Minister for Planning and Climate Change Adaptation
- Incumbent
- Assumed office 11 June 2015
- Prime Minister: Sato Kilman
- Preceded by: James Bule
- In office 23 March 2013 – 15 May 2014
- Prime Minister: Moana Carcasses Kalosil
- Preceded by: position created
- Succeeded by: James Bule

Minister for Justice and Social Welfare
- In office November 2012 – 20 March 2013
- Prime Minister: Sato Kilman
- Preceded by: Charlot Salwai
- Succeeded by: Maki Simelum

MP for Tanna
- Incumbent
- Assumed office 30 October 2012

Personal details
- Party: Independent (2012-2013) Green Confederation (2013-)

= Thomas Laken =

Vanuatu politician (born 1972)

Thomas Laken, born 3 March 1972, is a Vanuatuan politician.

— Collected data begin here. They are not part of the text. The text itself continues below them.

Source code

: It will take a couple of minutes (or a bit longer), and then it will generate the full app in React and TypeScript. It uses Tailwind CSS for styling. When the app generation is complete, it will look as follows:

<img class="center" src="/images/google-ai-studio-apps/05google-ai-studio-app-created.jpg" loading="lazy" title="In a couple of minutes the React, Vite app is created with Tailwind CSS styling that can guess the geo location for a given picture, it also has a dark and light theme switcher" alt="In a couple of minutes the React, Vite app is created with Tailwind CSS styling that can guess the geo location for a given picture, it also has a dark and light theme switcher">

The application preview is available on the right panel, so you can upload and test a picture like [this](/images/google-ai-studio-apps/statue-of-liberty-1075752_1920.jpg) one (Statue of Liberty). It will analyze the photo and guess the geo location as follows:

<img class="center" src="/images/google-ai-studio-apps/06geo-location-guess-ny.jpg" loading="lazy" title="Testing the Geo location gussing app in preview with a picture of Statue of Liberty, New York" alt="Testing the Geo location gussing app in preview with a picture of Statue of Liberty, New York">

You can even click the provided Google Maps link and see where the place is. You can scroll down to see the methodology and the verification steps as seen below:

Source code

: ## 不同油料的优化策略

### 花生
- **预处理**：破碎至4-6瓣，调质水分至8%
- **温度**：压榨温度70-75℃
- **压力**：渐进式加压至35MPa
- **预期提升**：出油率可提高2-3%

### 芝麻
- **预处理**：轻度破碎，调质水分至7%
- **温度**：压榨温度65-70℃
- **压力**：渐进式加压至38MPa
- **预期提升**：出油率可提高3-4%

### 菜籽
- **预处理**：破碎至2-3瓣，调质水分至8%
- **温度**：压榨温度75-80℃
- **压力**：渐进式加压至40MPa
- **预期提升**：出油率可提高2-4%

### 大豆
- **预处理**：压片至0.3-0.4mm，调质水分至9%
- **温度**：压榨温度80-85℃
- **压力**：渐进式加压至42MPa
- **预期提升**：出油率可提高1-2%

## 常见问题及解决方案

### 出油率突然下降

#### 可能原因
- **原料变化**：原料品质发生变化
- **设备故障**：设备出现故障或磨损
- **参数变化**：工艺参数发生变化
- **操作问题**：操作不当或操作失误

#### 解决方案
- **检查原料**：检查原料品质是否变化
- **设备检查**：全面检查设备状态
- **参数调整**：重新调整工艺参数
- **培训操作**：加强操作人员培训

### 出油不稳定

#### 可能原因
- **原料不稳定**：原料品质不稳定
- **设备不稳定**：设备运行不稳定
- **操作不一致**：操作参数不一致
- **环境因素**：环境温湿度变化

Self-employed in the shipping service, he later worked as a primary school teacher. He was first elected to the Parliament of Vanuatu as Independent MP for Tanna, in the 2012 general election. Prime Minister Sato Kilman appointed him as Minister of Justice and Social Welfare. In February 2013, Laken joined the Green Confederation. On 20 March, Thomas Laken and Minister for Ni-Vanuatu Business Marcellino Pipite crossed the floor to join the Opposition, along with six government backbenchers. Lacking a majority with which to govern, Kilman resigned the following day, before a motion of no confidence could be brought against him. New Prime Minister Moana Carcasses Kalosil (of the Green Confederation, the country's first Green Prime Minister) appointed him as Minister for Planning and Climate Change Adaptation. He lost office when Carcasses' government was ousted in a motion of no confidence on 15 May 2014, then resumed office when the new government of Joe Natuman was itself ousted in the same manner on 11 June 2015, and Sato Kilman became prime minister.